%%

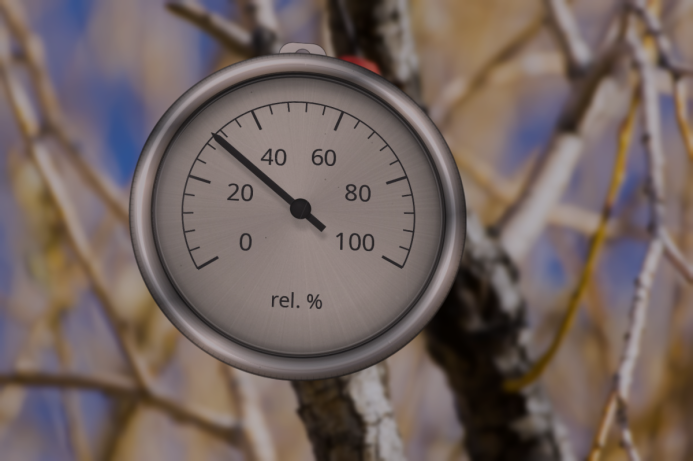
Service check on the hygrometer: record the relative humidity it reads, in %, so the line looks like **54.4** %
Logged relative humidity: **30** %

%%
%%

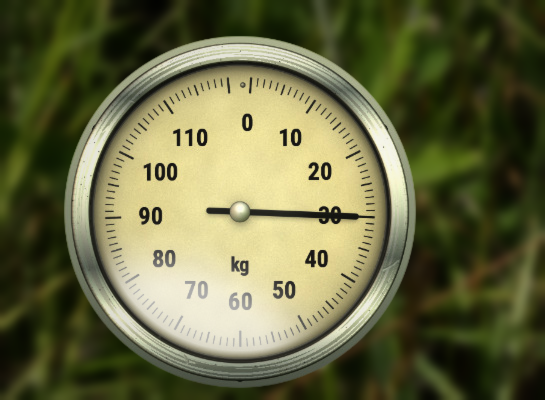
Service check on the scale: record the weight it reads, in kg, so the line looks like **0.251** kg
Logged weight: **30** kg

%%
%%

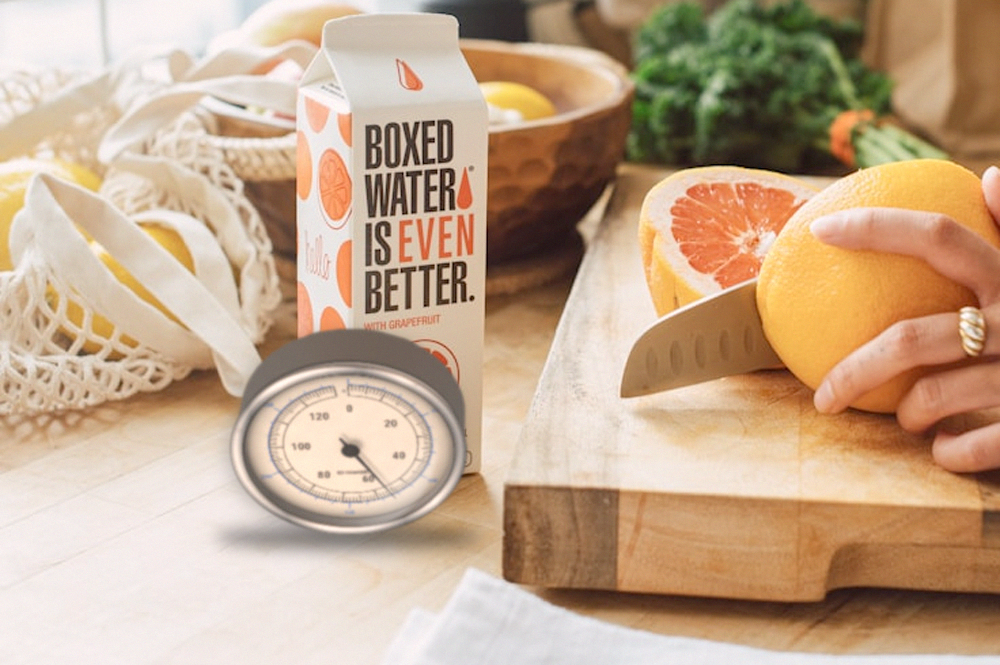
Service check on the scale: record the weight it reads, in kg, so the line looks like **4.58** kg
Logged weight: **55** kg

%%

| REQUIREMENT |
Print, word for word, the data from the line with "like **0.251** kg" to the line with "Logged weight: **30** kg", including both of those lines.

| SOLUTION |
Service check on the scale: record the weight it reads, in kg, so the line looks like **0.251** kg
Logged weight: **30** kg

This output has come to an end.